Repeat the following lines exactly, leaving out the pictures.

##### Task material #####

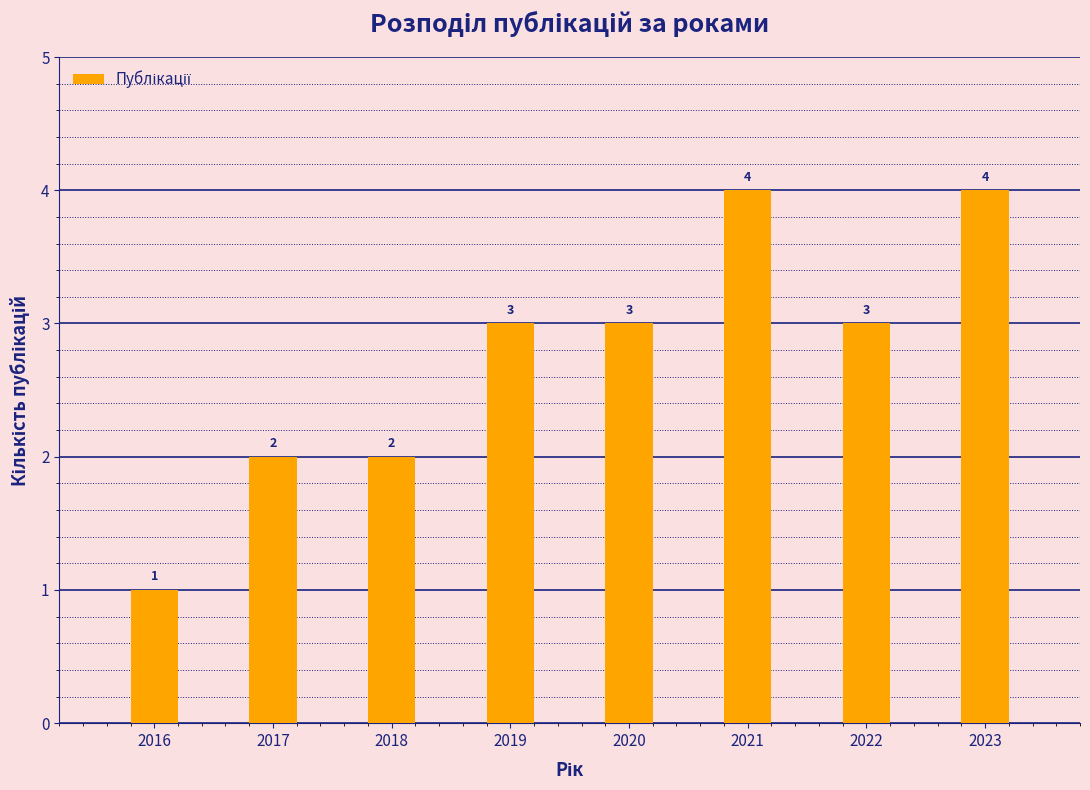

Reading left to right, what are all the values shown in this chart?

1	2	2	3	3	4	3	4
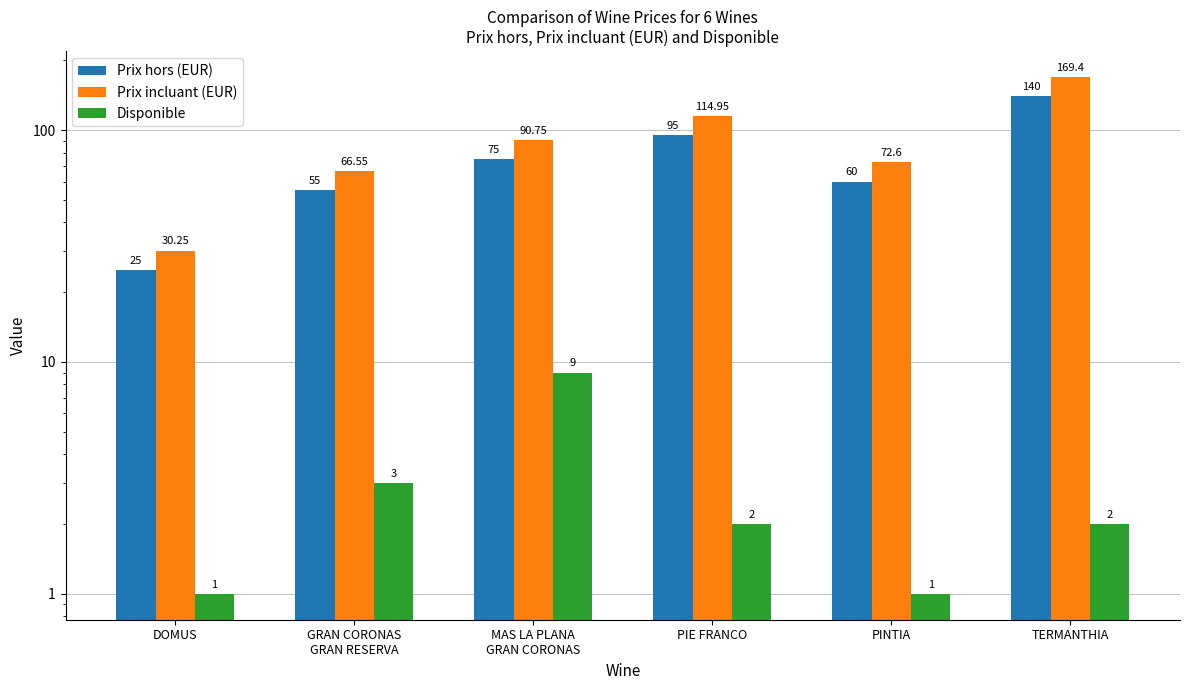

Are the bars grouped side by side (vs. stacked)?

Yes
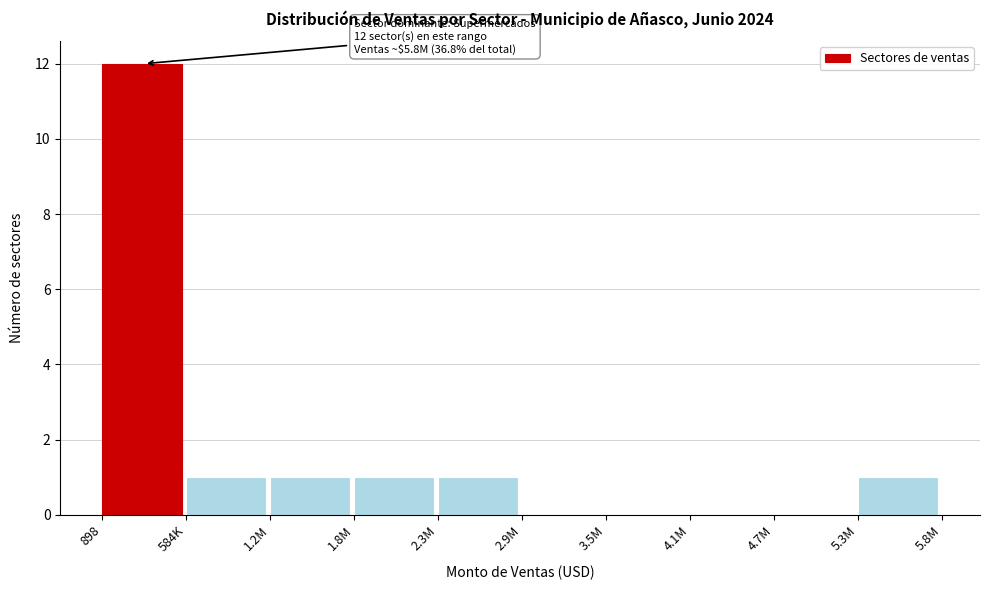

Reading left to right, list all the values displayed in this chart.

898=12	584K=1	1.2M=1	1.8M=1	2.3M=1	2.9M=0	3.5M=0	4.1M=0	4.7M=0	5.3M=1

#####

Exercise output:
Reading left to right, what are all the values shown in this chart?

1	2	2	3	3	4	3	4

Are the bars grouped side by side (vs. stacked)?

Yes

Reading left to right, list all the values displayed in this chart.

898=12	584K=1	1.2M=1	1.8M=1	2.3M=1	2.9M=0	3.5M=0	4.1M=0	4.7M=0	5.3M=1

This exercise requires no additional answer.